Similarly, there are good ideas that don’t constitute 100 hours of work. Good survey research, for instance, is more time consuming than people think, but a single survey isn’t 100 hours of work either. Consider how you might follow on from the initial work. If you were doing a survey, for example, you might specifically outline follow-up questions or directions that might come from different survey results.

Learn a Little Something New

Depending on your background, you might want to do something that you don’t yet know how to do. Maybe you want to build a web site that better tracks individual contributions to group projects. Maybe you want to perform an analysis to see if grades are biased by visible indicators of race or gender. Maybe you want to teach a field you know, but you don’t really know how to teach.
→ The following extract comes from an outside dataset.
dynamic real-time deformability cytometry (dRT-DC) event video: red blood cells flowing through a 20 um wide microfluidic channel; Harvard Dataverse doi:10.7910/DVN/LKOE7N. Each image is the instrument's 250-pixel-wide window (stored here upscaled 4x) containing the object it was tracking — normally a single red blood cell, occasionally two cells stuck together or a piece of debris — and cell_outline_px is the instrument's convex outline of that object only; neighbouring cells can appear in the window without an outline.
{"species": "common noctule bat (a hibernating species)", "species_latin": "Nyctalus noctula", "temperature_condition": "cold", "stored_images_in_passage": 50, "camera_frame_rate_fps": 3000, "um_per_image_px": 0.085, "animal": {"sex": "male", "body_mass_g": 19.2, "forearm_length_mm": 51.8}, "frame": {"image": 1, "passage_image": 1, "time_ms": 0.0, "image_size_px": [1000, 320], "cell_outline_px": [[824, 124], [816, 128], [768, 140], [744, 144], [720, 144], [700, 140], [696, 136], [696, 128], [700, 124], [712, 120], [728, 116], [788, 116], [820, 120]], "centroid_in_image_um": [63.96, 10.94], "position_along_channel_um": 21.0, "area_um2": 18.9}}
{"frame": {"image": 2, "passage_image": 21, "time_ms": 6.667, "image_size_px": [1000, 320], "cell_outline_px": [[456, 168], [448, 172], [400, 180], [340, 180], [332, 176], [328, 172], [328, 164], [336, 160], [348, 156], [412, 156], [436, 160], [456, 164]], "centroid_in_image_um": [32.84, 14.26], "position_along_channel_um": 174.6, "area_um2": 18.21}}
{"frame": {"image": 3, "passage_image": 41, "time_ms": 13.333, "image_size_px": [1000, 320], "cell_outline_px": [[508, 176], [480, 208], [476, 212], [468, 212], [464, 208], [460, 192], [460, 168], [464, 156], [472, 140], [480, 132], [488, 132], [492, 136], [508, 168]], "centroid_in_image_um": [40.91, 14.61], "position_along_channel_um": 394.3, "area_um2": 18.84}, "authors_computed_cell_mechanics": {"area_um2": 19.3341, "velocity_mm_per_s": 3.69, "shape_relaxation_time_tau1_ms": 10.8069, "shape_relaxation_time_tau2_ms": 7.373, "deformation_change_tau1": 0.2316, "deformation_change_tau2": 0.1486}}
It’s okay to specifically include in your proposal some time to learn the skills necessary to do your idea, like web design, data analysis, or instructional design. Those tasks should still be specific (what are you learning, from where?), but they can be foundational to executing your actual project.

That said, the majority of your project work should actually be to complete the project, not to prepare for the project. You shouldn’t spend 90 hours learning web design to spend 10 hours creating a web site for this class. We’d generally say no more than 15% of your project work should be spent learning the necessary skills to do the other stuff you have in mind.

That’s not to say that you can’t spend more time learning, but it shouldn’t count toward your project scope. If you don’t mind spending 200 hours on your project with 100 spent learning, that’s fine! Make sure you’re ready for that, though: if you run out of time to learn everything you need to know, you might find yourself in a bad position for the actual project work you proposed.